== PROVIDED TEXT ==

The invention herein described was made in the course of or under a contract with the Department of the Air Force. 7
BACKGROUND OF THE INVENTION The present invention relates in general to high temperature, oxidation resistant coatings and processes for achieving such coatings, particularly those of the iron/ chromium/ aluminum/ yttrium type.
In the patent to Talboom, Jr. et a1. 3,542,530 of common assignee with the present invention, there is described an advanced coating for the nickel-base and cobalt-base superalloys. The coating contemplated therein comprises, by weight, about 20-50 percent chromium, 10-20 percent aluminum, 0.03-2 percent yttrium or the like, balance iron. Because of the particular nature of this coating, specifically its high melting point, reference is made to the now conventional method of its application to a suitable substrate by vapor deposition from a molten pool of coating material in a vacuum chamber.
The vacuum vapor deposition techniques are essentially line-of-sight processes insofar as coating deposition is concerned and are, accordingly, most readily adapted to the coating of relatively small components, such as turbine blades or vanes. When the coating is desired on large parts or in internal passages shielded from the molten pool, the vapor deposition method becomes much more unwieldy and, in some instances, completely impractical.

== WORK INSTRUCTION 1 ==
Can you copy the records verbatim, beginning with their first line and ending with the line that contains "dist [0.067748, -0.178821]"?

== DATA FOR THIS TASK ==

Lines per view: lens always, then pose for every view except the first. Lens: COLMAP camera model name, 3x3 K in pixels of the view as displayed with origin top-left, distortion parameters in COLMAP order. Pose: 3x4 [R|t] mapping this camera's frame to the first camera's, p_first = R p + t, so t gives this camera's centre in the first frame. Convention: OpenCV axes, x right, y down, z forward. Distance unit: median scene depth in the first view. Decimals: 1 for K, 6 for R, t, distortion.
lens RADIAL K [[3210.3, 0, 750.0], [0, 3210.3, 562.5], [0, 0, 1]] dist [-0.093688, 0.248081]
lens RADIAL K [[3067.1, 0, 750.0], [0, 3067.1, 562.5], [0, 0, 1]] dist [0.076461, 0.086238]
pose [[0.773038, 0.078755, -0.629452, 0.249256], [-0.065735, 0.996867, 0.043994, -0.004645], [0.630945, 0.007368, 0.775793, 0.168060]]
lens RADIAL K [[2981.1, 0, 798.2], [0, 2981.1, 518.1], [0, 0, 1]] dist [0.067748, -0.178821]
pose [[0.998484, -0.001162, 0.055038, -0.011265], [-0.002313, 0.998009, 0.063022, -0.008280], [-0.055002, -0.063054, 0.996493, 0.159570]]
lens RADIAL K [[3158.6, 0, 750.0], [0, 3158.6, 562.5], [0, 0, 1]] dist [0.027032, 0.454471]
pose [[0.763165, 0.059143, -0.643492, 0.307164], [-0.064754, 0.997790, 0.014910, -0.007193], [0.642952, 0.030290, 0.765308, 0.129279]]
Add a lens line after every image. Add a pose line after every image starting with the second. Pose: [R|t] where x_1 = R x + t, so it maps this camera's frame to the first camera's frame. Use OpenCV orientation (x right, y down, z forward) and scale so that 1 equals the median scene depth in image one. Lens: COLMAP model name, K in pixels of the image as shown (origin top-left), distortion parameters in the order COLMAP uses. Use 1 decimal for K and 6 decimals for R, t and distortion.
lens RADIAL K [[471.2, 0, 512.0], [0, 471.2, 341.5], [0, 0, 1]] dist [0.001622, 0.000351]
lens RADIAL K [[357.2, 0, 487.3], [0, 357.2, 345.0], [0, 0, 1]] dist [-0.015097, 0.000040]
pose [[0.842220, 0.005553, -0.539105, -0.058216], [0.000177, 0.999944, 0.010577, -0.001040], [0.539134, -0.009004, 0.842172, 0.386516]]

== WORK INSTRUCTION 2 ==
What is the Spanish for this sentence from the coatings text: "The coating contemplated therein comprises, by weight, about 20-50 percent chromium, 10-20 percent aluminum, 0.03-2 percent yttrium or the like, balance iron."

== ANSWER SECTION 1 ==
Lines per view: lens always, then pose for every view except the first. Lens: COLMAP camera model name, 3x3 K in pixels of the view as displayed with origin top-left, distortion parameters in COLMAP order. Pose: 3x4 [R|t] mapping this camera's frame to the first camera's, p_first = R p + t, so t gives this camera's centre in the first frame. Convention: OpenCV axes, x right, y down, z forward. Distance unit: median scene depth in the first view. Decimals: 1 for K, 6 for R, t, distortion.
lens RADIAL K [[3210.3, 0, 750.0], [0, 3210.3, 562.5], [0, 0, 1]] dist [-0.093688, 0.248081]
lens RADIAL K [[3067.1, 0, 750.0], [0, 3067.1, 562.5], [0, 0, 1]] dist [0.076461, 0.086238]
pose [[0.773038, 0.078755, -0.629452, 0.249256], [-0.065735, 0.996867, 0.043994, -0.004645], [0.630945, 0.007368, 0.775793, 0.168060]]
lens RADIAL K [[2981.1, 0, 798.2], [0, 2981.1, 518.1], [0, 0, 1]] dist [0.067748, -0.178821]

== ANSWER SECTION 2 ==
El recubrimiento allí contemplado comprende, en peso, aproximadamente un 20-50 por ciento de cromo, un 10-20 por ciento de aluminio, un 0,03-2 por ciento de itrio o similar, y el resto hierro.